Two days later Ashley Ellis and Sabi Varga took the lead roles. Varga is, and always has been, a wonderful actor. I found him especially convincing in Act III when Armand, burning with rage at his lover’s supposed betrayal, throws money at Marguerite’s feet At the end of Act II his positions in his father’s arms, which first echo Balanchine’s “Prodigal Son” and then the heroine’s death in MacMillan’s “Romeo and Juliet”, were memorable. “Lady of the Camellias” is Marguerite’s story, however, and Ellis taught its meaning.
What struck most about Ellis’s performance was the sense that Marguerite is a sacrificial lamb: “agnus dei qui tollis peccata mundi.” In Act III she sits downstage facing the audience while the duel between Armand and her ‘protector,’ Baron de Varville, takes place behind her. After the baron has been shot, she rises and surveys the devastation she has caused. Grief-stricken, she realizes her helplessness before the crushing forces arrayed against her.
Yet her suffering is not in vain; her purity of heart (if not of body) gives it significance. Although there is no reconciliation with Armand in this version of the story, we and M. Duval Sr. know what she has given up for the sake of her lover and his family. In the final scene Marguerite goes upstage to a large trunk, takes out the dress she wore when she first met Armand, and holds it close to her. Then she sits at her vanity table, powders her face, and puts on lip rouge.
When Breen Combes did this, I imagined that she wanted to be beautiful for Armand one last time. When Ellis did it, her eyes were so empty, it was clear she knew she would never be beautiful again. In applying her make-up, she seemed to be performing an embalming ritual. Her gestures said, in effect, “La commedia è finita.”
Although there is no actual mirror on the vanity table (since it would cut off our view of the ballerina), it’s safe to imagine one there. When Ellis looked into that mirror, what she saw was the face of death, and she accepted her fate without flinching. This allowed the audience not just to pity Marguerite but to admire her courage, and it elevated her story from tear jerker to tragedy.
As she’s in her death throes, Marguerite holds a camellia to her face and drinks in its perfume. In doing so she bears witness to the notion that she will not perish utterly, that the memory of her love, like the scent of the flower, will outlive her – “the song is ended, but the melody lingers on.”

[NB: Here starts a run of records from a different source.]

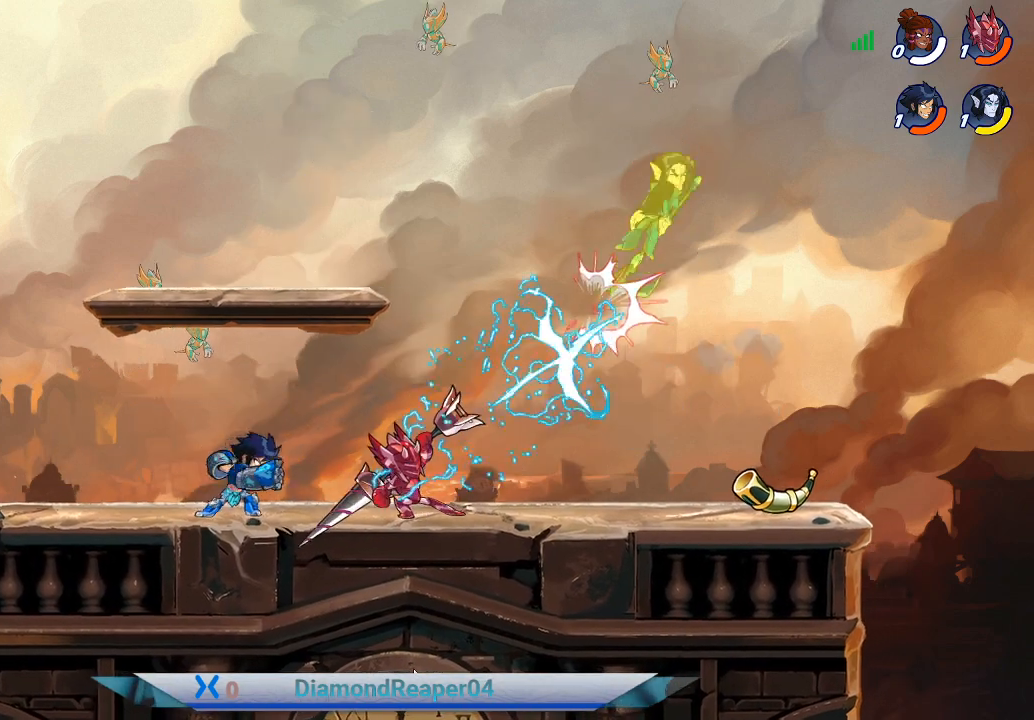
{"buttons": ["X"], "left_stick": "up-right", "right_stick": "center", "events": [[100, "X", "up"], [200, "X", "down"], [300, "X", "up"], [433, "X", "down"]]}
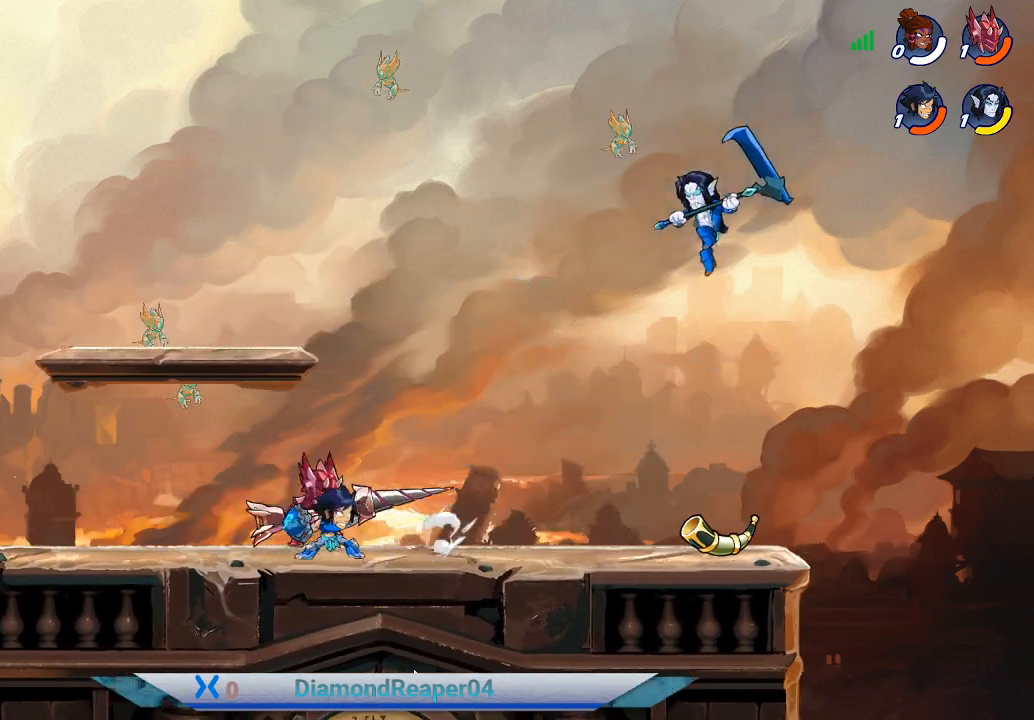
{"buttons": [], "left_stick": "up-left", "right_stick": "center", "events": [[67, "X", "up"], [167, "X", "down"], [233, "left_stick", "up-left"], [267, "X", "up"]]}
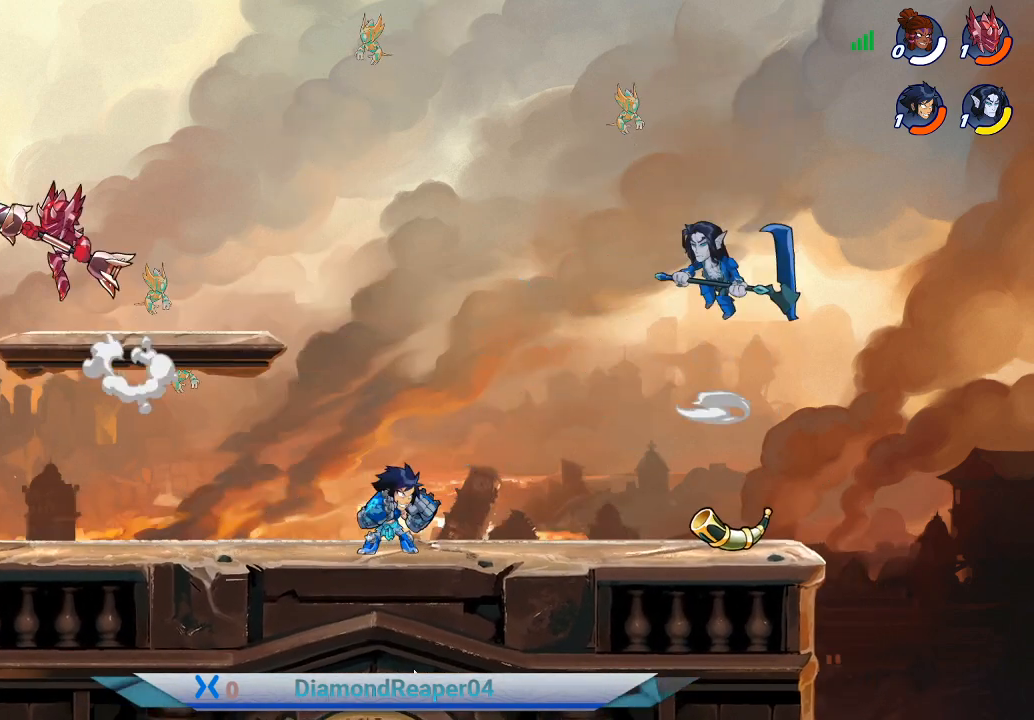
{"buttons": ["A"], "left_stick": "up", "right_stick": "center", "events": [[300, "A", "down"], [500, "left_stick", "up"]]}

Ellis’s performance was an absolute tour de force. The generosity of her phrasing, the perfection of her positions, the way she used her eyes to show flirtatiousness, disbelief, and despair, all gave enormous depth to her characterization. Kudos to ballet master and former principal dancer Larissa Ponomarenko, a celebrated Marguerite, who coached the ballerinas and with whom Ellis clearly developed her interpretation of the role.
A few words about the costumes: in Act I the entire female company was dressed in pale, mostly gray and cream, dresses. This meant that one could not identify the star of the show quickly and had to search for her. In Act III the costumes were gorgeous and well received; when the curtain opened to reveal the men in tuxedos and the women in glittering ball gowns, the audience gasped in appreciation. Unfortunately, because the ladies wore black, full-length gloves and the backdrop was navy blue, it was nearly impossible to see their port de bras. Changing the color of the backdrop would seem to be an easy fix.

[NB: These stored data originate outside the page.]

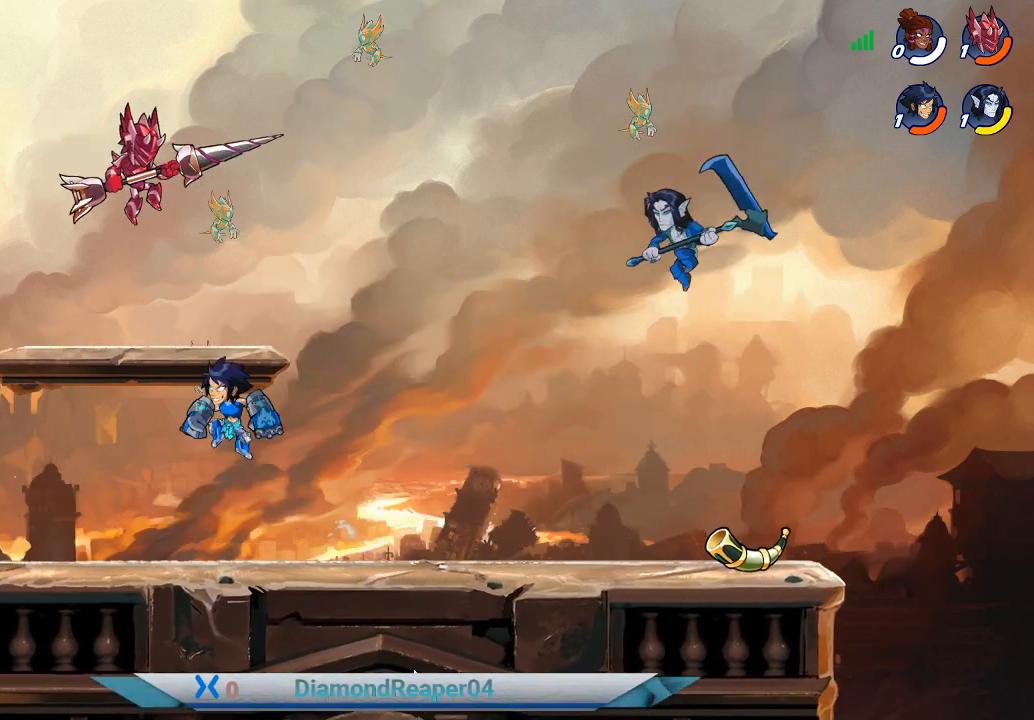
{"buttons": [], "left_stick": "up-right", "right_stick": "center", "events": [[33, "left_stick", "up-right"], [67, "A", "up"], [133, "X", "down"], [233, "X", "up"], [333, "X", "down"], [433, "X", "up"]]}
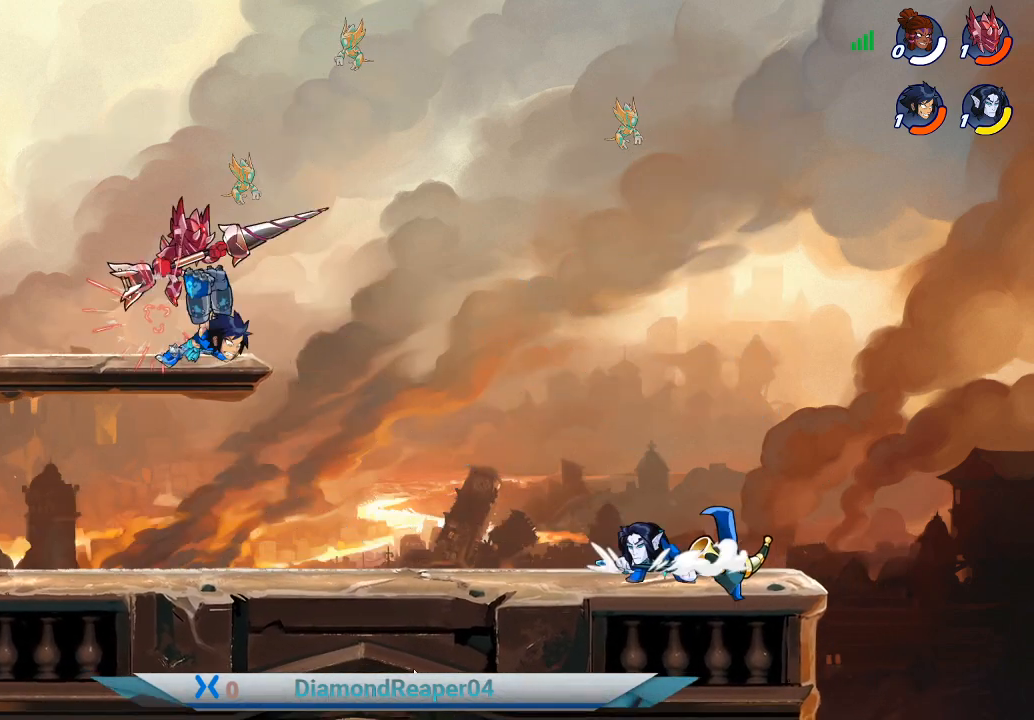
{"buttons": ["X"], "left_stick": "up-right", "right_stick": "center", "events": [[33, "X", "down"], [133, "X", "up"], [200, "left_stick", "up"], [233, "X", "down"], [333, "X", "up"], [400, "left_stick", "up-right"], [433, "X", "down"]]}
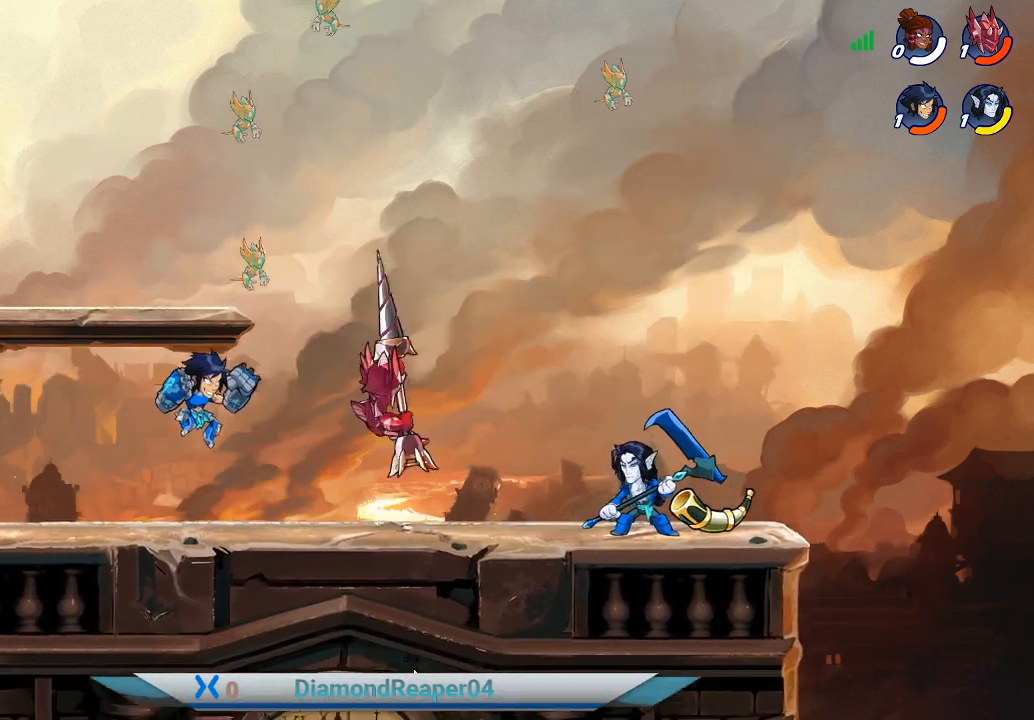
{"buttons": ["X"], "left_stick": "up-right", "right_stick": "center", "events": [[67, "X", "up"], [300, "A", "down"], [433, "A", "up"], [500, "X", "down"]]}
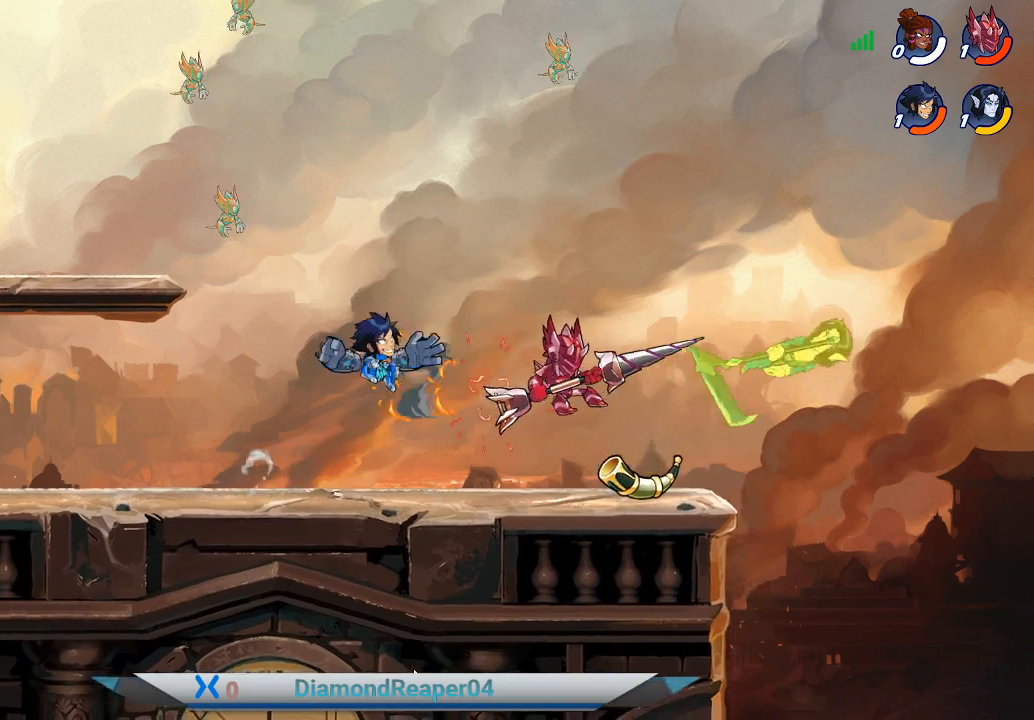
{"buttons": ["X"], "left_stick": "left", "right_stick": "center", "events": [[100, "X", "up"], [200, "left_stick", "right"], [233, "X", "down"], [333, "X", "up"], [433, "left_stick", "left"], [467, "X", "down"]]}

In addition to the lead couples, the other stars of the show were two Boston Ballet pianists, Alex Foaksman (in Act I) and Freda Locker (in Acts II and III). They played approximately two hours of Chopin concertos per performance, preceded by numerous run-throughs that further taxed their stamina. Both deserve medals for service above and beyond the call of duty. The last time Boston Ballet presented “Lady of the Camellias” was in 2004, and Locker played the entire score herself. Sometime after that she was interviewed on a local TV program and talked about what a monumental task it had been. She recalled that during her stage bow on the last night of the production, members of the Boston Ballet Orchestra threw flowers at her. Let this be the bouquet I toss to you, Ms. Locker and Mr. Foaksman. Your heroism did not go unnoticed.